[Stored items from a collection]
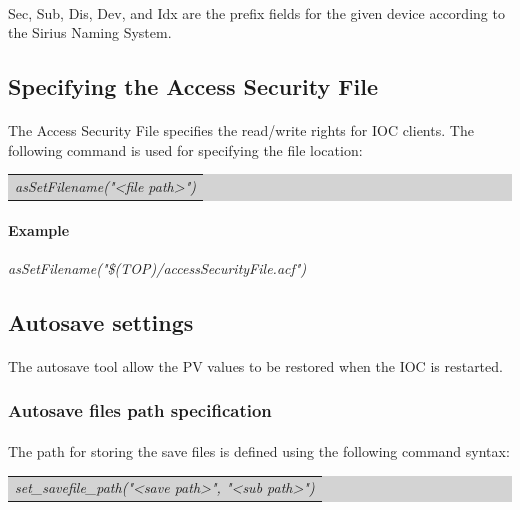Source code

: \documentclass[openany]{article}
\begin{document}
			\paragraph{} Sec, Sub, Dis, Dev, and Idx are the prefix fields for the given device according to the Sirius Naming System.

	\subsection{Specifying the Access Security File}

		\paragraph{} The Access Security File specifies the read/write rights for IOC clients. The following command is used for specifying the file location:

		\bigskip
		\colorbox{lightgray}{
			\begin{tabularx}{0.9\textwidth}{X}
			\emph{asSetFilename("\textless file path\textgreater")}
			\end{tabularx}
		}

		\paragraph{Example} \emph{asSetFilename("\$(TOP)/accessSecurityFile.acf")}

	\subsection{Autosave settings}

		\paragraph{} The autosave tool allow the PV values to be restored when the IOC is restarted.

		\subsubsection{Autosave files path specification}

			\paragraph{} The path for storing the save files is defined using the following command syntax:

			\bigskip
			\colorbox{lightgray}{
				\begin{tabularx}{0.9\textwidth}{X}
				\emph{set\_savefile\_path("\textless save path\textgreater", "\textless sub path\textgreater")}
				\end{tabularx}
			}
\end{document}
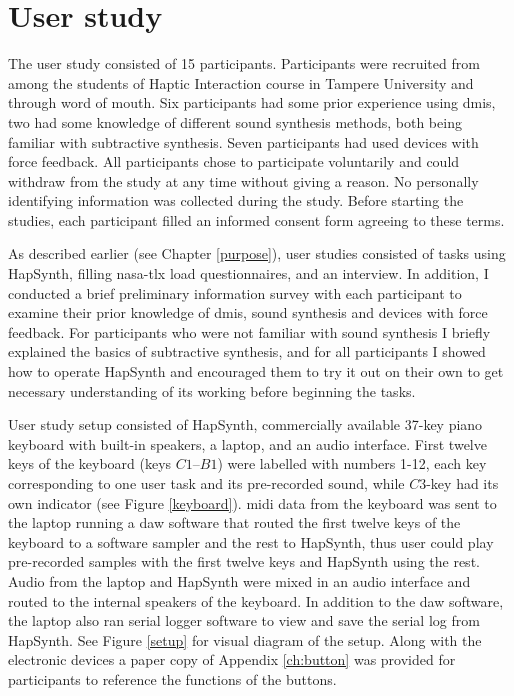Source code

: \section{User study} \label{userstudy}

The user study consisted of 15 participants. Participants were recruited from among the students of Haptic Interaction course in Tampere University and through word of mouth. Six participants had some prior experience using \glspl{dmi}, two had some knowledge of different sound synthesis methods, both being familiar with subtractive synthesis. Seven participants had used devices with force feedback. All participants chose to participate voluntarily and could withdraw from the study at any time without giving a reason. No personally identifying information was collected during the study. Before starting the studies, each participant filled an informed consent form agreeing to these terms.

As described earlier (see Chapter \ref{purpose}), user studies consisted of tasks using HapSynth, filling \gls{nasa-tlx} load questionnaires, and an interview. In addition, I conducted a brief preliminary information survey with each participant to examine their prior knowledge of \glspl{dmi}, sound synthesis and devices with force feedback. For participants who were not familiar with sound synthesis I briefly explained the basics of subtractive synthesis, and for all participants I showed how to operate HapSynth and encouraged them to try it out on their own to get necessary understanding of its working before beginning the tasks.

User study setup consisted of HapSynth, commercially available 37-key piano keyboard with built-in speakers, a laptop, and an audio interface. First twelve keys of the keyboard (keys $C1$--$B1$) were labelled with numbers 1-12, each key corresponding to one user task and its pre-recorded sound, while $C3$-key had its own indicator (see Figure \ref{keyboard}). \gls{midi} data from the keyboard was sent to the laptop running a \gls{daw} software that routed the first twelve keys of the keyboard to a software sampler and the rest to HapSynth, thus user could play pre-recorded samples with the first twelve keys and HapSynth using the rest. Audio from the laptop and HapSynth were mixed in an audio interface and routed to the internal speakers of the keyboard. In addition to the \gls{daw} software, the laptop also ran serial logger software to view and save the serial log from HapSynth. See Figure \ref{setup} for visual diagram of the setup. Along with the electronic devices a paper copy of Appendix \ref{ch:button} was provided for participants to reference the functions of the buttons.

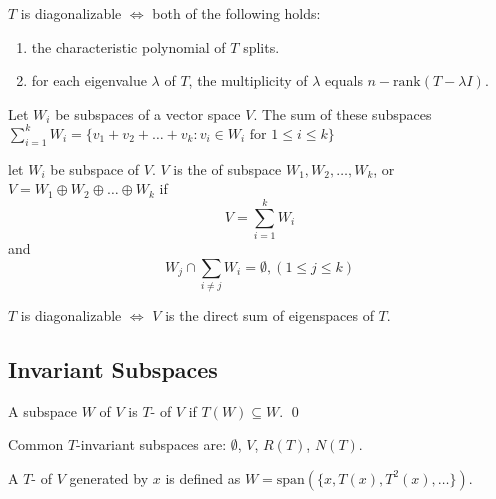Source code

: \begin{theorem}
    $T$ is diagonalizable $\iff$ both of the following holds:
    \begin{enumerate}
        \item the characteristic polynomial of $T$ splits.
        \item for each eigenvalue $\lambda$ of $T$, the multiplicity of $\lambda$ equals $n - \text{rank}(T - \lambda I)$.
    \end{enumerate}
\end{theorem}

\begin{definition}
    Let $W_i$ be subspaces of a vector space $V$. The sum of these subspaces $\sum\limits_{i=1}^k W_i = \{ v_1 + v_2 + \dots + v_k : v_i \in W_i \text{ for } 1 \leq i \leq k \}$
\end{definition}

\begin{definition}
    let $W_i$ be subspace of $V$. $V$ is the  of subspace $W_1, W_2, \dots, W_k$, or $V = W_1 \oplus W_2 \oplus \dots \oplus W_k$ if
    \begin{equation*}
        V = \sum_{i=1}^k W_i
    \end{equation*}
    and 
    \begin{equation*}
        W_j \cap \sum_{i \neq j} W_i = \emptyset, (1 \leq j \leq k)
    \end{equation*}
\end{definition}

\begin{theorem}
    $T$ is diagonalizable $\iff$ $V$ is the direct sum of eigenspaces of $T$.
\end{theorem}


\subsection{Invariant Subspaces}

\begin{definition}
    A subspace $W$ of $V$ is $T$- of $V$ if $T(W) \subseteq W$.
    \qed
\end{definition}

Common $T$-invariant subspaces are: $\emptyset$, $V$, $R(T)$, $N(T)$.


\begin{definition}
    A $T$- of $V$ generated by $x$ is defined as $W=\text{span}(\{x, T(x), T^2(x), \dots \})$.
\end{definition}

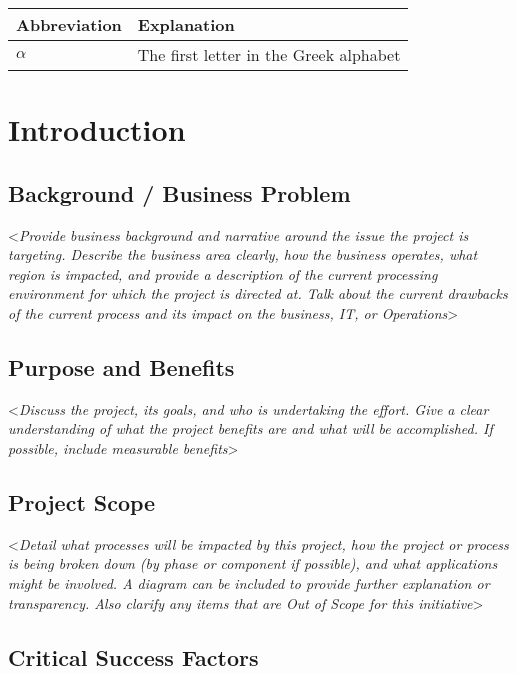 \documentclass[english,12pt]{scrartcl}
\newcommand{\comment}[1]{\textless\textit{#1}\textgreater\vspace*{1ex}}
\begin{document}
\begin{tabular}{p{}p{}} \toprule
Abbreviation &  Explanation \\ \midrule
$\alpha$ & The first letter in the Greek alphabet  \\ \bottomrule
\end{tabular}	
 
 
\section{Introduction}
 
\subsection{Background / Business Problem}
 
\comment{Provide business background and narrative around the issue the project is targeting.  Describe the business area clearly, how the business operates, what region is impacted, and provide a description of the current processing environment for which the project is directed at.  Talk about the current drawbacks of the current process and its impact on the business, IT, or Operations}
 
\subsection{Purpose and Benefits}
 
\comment{Discuss the project, its goals, and who is undertaking the effort.  Give a clear understanding of what the project benefits are and what will be accomplished.  If possible, include measurable benefits}
 
\subsection{Project Scope}
 
\comment{Detail what processes will be impacted by this project, how the project or process is being broken down (by phase or component if possible), and what applications might be involved.  A diagram can be included to provide further explanation or transparency.  Also clarify any items that are Out of Scope for this initiative}
 
\subsection{Critical Success Factors}
 
\end{document}
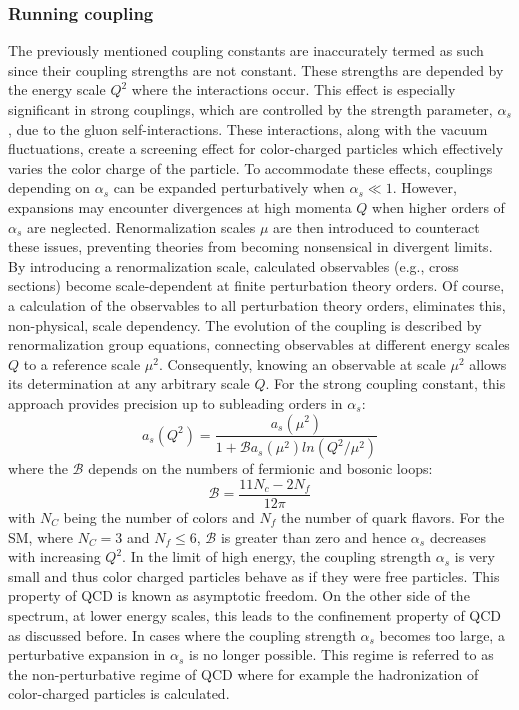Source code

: \subsubsection{\label{subsubsec:Running_coupling}Running coupling}
\noindent The previously mentioned coupling constants are inaccurately termed as such since their coupling strengths are not constant. These strengths are depended by the energy scale $Q^2$ where the interactions occur. This effect is especially significant in strong couplings, which are controlled by the strength parameter, $\alpha_{s}$, due to the gluon self-interactions. These interactions, along with the vacuum fluctuations, create a screening effect for color-charged particles which effectively varies the color charge of the particle. To accommodate these effects, couplings depending on \( \alpha_s \) can be expanded perturbatively when \( \alpha_s \ll 1 \). However, expansions may encounter divergences at high momenta  $Q$ when higher orders of \( \alpha_s \) are neglected. Renormalization scales \( \mu \) are then introduced to counteract these issues, preventing theories from becoming nonsensical in divergent limits. By introducing a renormalization scale, calculated observables (e.g., cross sections) become scale-dependent at finite perturbation theory orders. Of course, a calculation of the observables to all perturbation theory orders, eliminates this, non-physical, scale dependency. The evolution of the coupling is described by renormalization group equations, connecting observables at different energy scales \( Q \) to a reference scale \( \mu^2 \). Consequently, knowing an observable at scale \( \mu^2 \) allows its determination at any arbitrary scale \( Q \). For the strong coupling constant, this approach provides precision up to subleading orders in \( \alpha_s \):
\begin{equation}
    a_s(Q^2) = \frac{a_s(\mu^2)}{1 + \mathscr{B}a_s(\mu^2)ln(Q^2/\mu^2)}
\end{equation}
where the $\mathscr{B}$ depends on the numbers of fermionic and bosonic loops:
\begin{equation}\label{eq:beta_function}
    \mathscr{B}=\frac{11N_c - 2N_f}{12\pi}
\end{equation}
with $N_C$ being the number of colors and $N_f$ the number of quark flavors. For the SM, where $N_C =3$ and $N_f \leq 6$, $\mathscr{B}$ is greater than zero and hence $\alpha_s$ decreases with increasing $Q^2$. In the limit of high energy, the coupling strength $\alpha_s$ is very small and thus color charged particles behave as if they were free particles. This property of QCD is known as asymptotic freedom. %
On the other side of the spectrum, at lower energy scales, this leads to the confinement property of QCD as discussed before. In cases where the coupling strength $\alpha_s$ becomes too large, a perturbative expansion in $\alpha_s$ is no longer possible. This regime is referred to as the non-perturbative regime of QCD where for example the hadronization of color-charged particles is calculated.

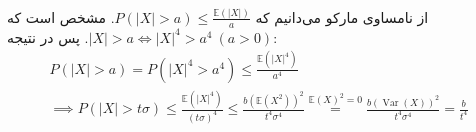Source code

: \\
از نامساوی مارکو می‌دانیم که
$P(|X| > a) \le \frac{\mathbb{E}(|X|)}{a}$.
مشخص است که
$|X| > a \iff |X|^4 > a^4 ~ (a > 0)$.
پس در نتیجه:
\begin{gather*}
    P(|X| > a) = P(|X|^4 > a^4) \le \frac{\mathbb{E}(|X|^4)}{a^4}\\
    \implies P(|X| > t \sigma) \le \frac{\mathbb{E}(|X|^4)}{(t \sigma)^4} \le \frac{b(\mathbb{E}(X^2))^2}{t^4 \sigma^4}
    \stackrel{\mathbb{E}(X)^2 = 0}{=} \frac{b(\operatorname{Var}(X))^2}{t^4 \sigma^4} = \frac{b}{t^4}
\end{gather*}
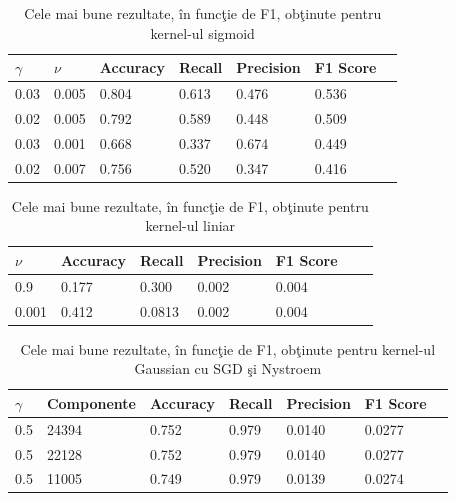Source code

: \begin{table}[H]
    \centering
    \begin{tabularx}{\textwidth}{
        |X
        |X
        |X
        |X
        |X
        |X
        |X|
    }
    \hline
    $\gamma$ & $\nu$ & {Accuracy} & {Recall} & {Precision} & {F1 Score} \\
    \hline
    \rowcolor{gray!20} 0.03	& 0.005	& 0.804 & 0.613	& 0.476 & 0.536\\
    0.02 & 0.005 & 0.792 & 0.589 & 0.448 & 0.509 \\
    \rowcolor{gray!20} 0.03	& 0.001	& 0.668 & 0.337	& 0.674 & 0.449    \\
    0.02 & 0.007 & 0.756 & 0.520 & 0.347 & 0.416 \\
    \hline
  \end{tabularx}
  \caption{Cele mai bune rezultate, în funcţie de F1, obţinute pentru kernel-ul sigmoid}
\end{table}

\begin{table}[H]
    \centering
    \begin{tabularx}{\textwidth}{
        |X
        |X
        |X
        |X
        |X
        |X
        |X|
    }
    \hline
    $\nu$ & {Accuracy} & {Recall} & {Precision} & {F1 Score} \\
    \hline
    \rowcolor{gray!20} 0.9 & 0.177 & 0.300 & 0.002 & 0.004    \\
    0.001 & 0.412	& 0.0813	& 0.002	& 0.004 \\
    \hline
  \end{tabularx}
  \caption{Cele mai bune rezultate, în funcţie de F1, obţinute pentru kernel-ul liniar}
\end{table}

\begin{table}[H]
    \centering
    \begin{tabularx}{\textwidth}{
        |X
        |X
        |X
        |X
        |X
        |X
        |X|
    }
    \hline
    $\gamma$ & {Componente} & {Accuracy} & {Recall} & {Precision} & {F1 Score} \\
    \hline
     0.5 & 24394 & 0.752 & 0.979 & 0.0140	& 0.0277 \\
    \rowcolor{gray!20} 0.5	& 22128	& 0.752 & 0.979	& 0.0140 & 0.0277 \\
    0.5	& 11005	& 0.749	& 0.979	& 0.0139 & 0.0274 \\
    \hline
  \end{tabularx}
  \caption{Cele mai bune rezultate, în funcţie de F1, obţinute pentru kernel-ul Gaussian cu SGD şi Nystroem}
\end{table}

* WORK ITEM: Go through the entries and copy every line with "kernel".

* ANSWER FOR THE TASK:
  \caption{Cele mai bune rezultate, în funcţie de F1, obţinute pentru kernel-ul sigmoid}
  \caption{Cele mai bune rezultate, în funcţie de F1, obţinute pentru kernel-ul liniar}
  \caption{Cele mai bune rezultate, în funcţie de F1, obţinute pentru kernel-ul Gaussian cu SGD şi Nystroem}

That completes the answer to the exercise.